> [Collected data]
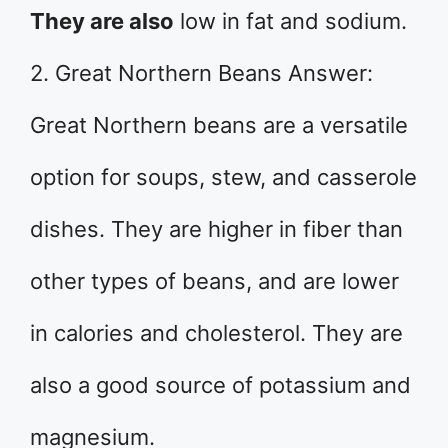
They are also
low in fat and sodium.
2. Great Northern Beans Answer:
Great Northern beans are a versatile
option for soups, stew, and casserole
dishes. They are higher in fiber than
other types of beans, and are lower
in calories and cholesterol. They are
also a good source of potassium and
magnesium.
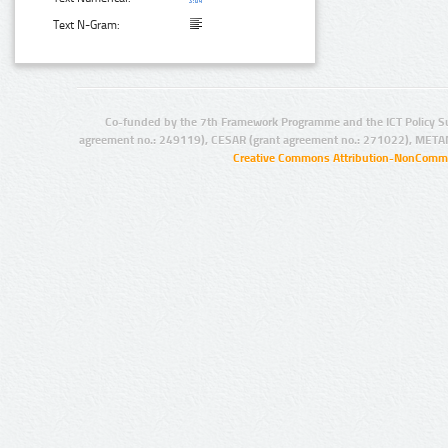
Text N-Gram:
Co-funded by the 7th Framework Programme and the ICT Policy S
agreement no.: 249119), CESAR (grant agreement no.: 271022), META
Creative Commons Attribution-NonCommer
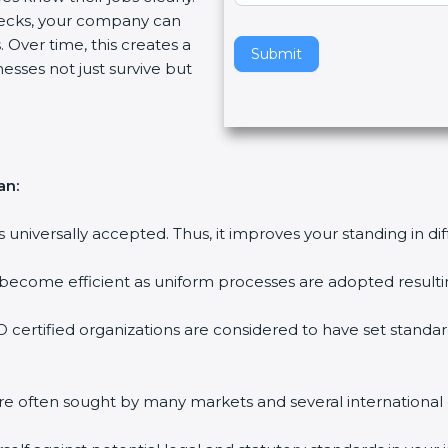
ecks, your company can
v
 Over time, this creates a
e
Submit
nesses not just survive but
t
h
i
s
f
an:
i
e
is universally accepted. Thus, it improves your standing in di
l
d
 become efficient as uniform processes are adopted resulting
b
l
 certified organizations are considered to have set standar
a
n
k
are often sought by many markets and several international
.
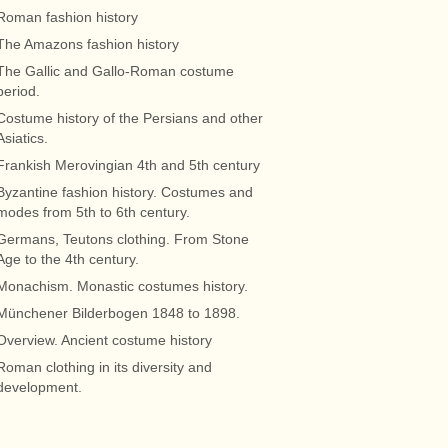
Roman fashion history
The Amazons fashion history
The Gallic and Gallo-Roman costume
period.
Costume history of the Persians and other
Asiatics.
Frankish Merovingian 4th and 5th century
Byzantine fashion history. Costumes and
modes from 5th to 6th century.
Germans, Teutons clothing. From Stone
Age to the 4th century.
Monachism. Monastic costumes history.
Münchener Bilderbogen 1848 to 1898.
Overview. Ancient costume history
Roman clothing in its diversity and
development.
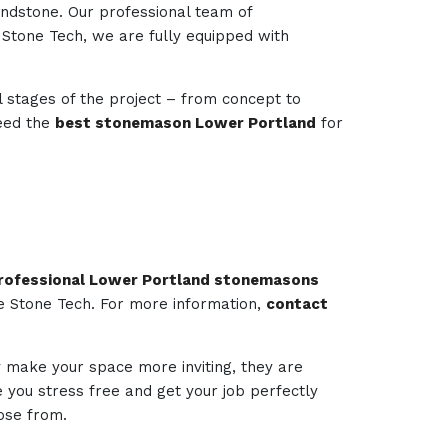
andstone. Our professional team of
e Stone Tech, we are fully equipped with
l stages of the project – from concept to
need the
best stonemason Lower Portland
for
rofessional Lower Portland stonemasons
ie Stone Tech. For more information,
contact
ly make your space more inviting, they are
ee you stress free and get your job perfectly
ose from.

> [Work required]
Using the records above, say how many lines contain the string "more"; offer no other text.

> [Task response]
2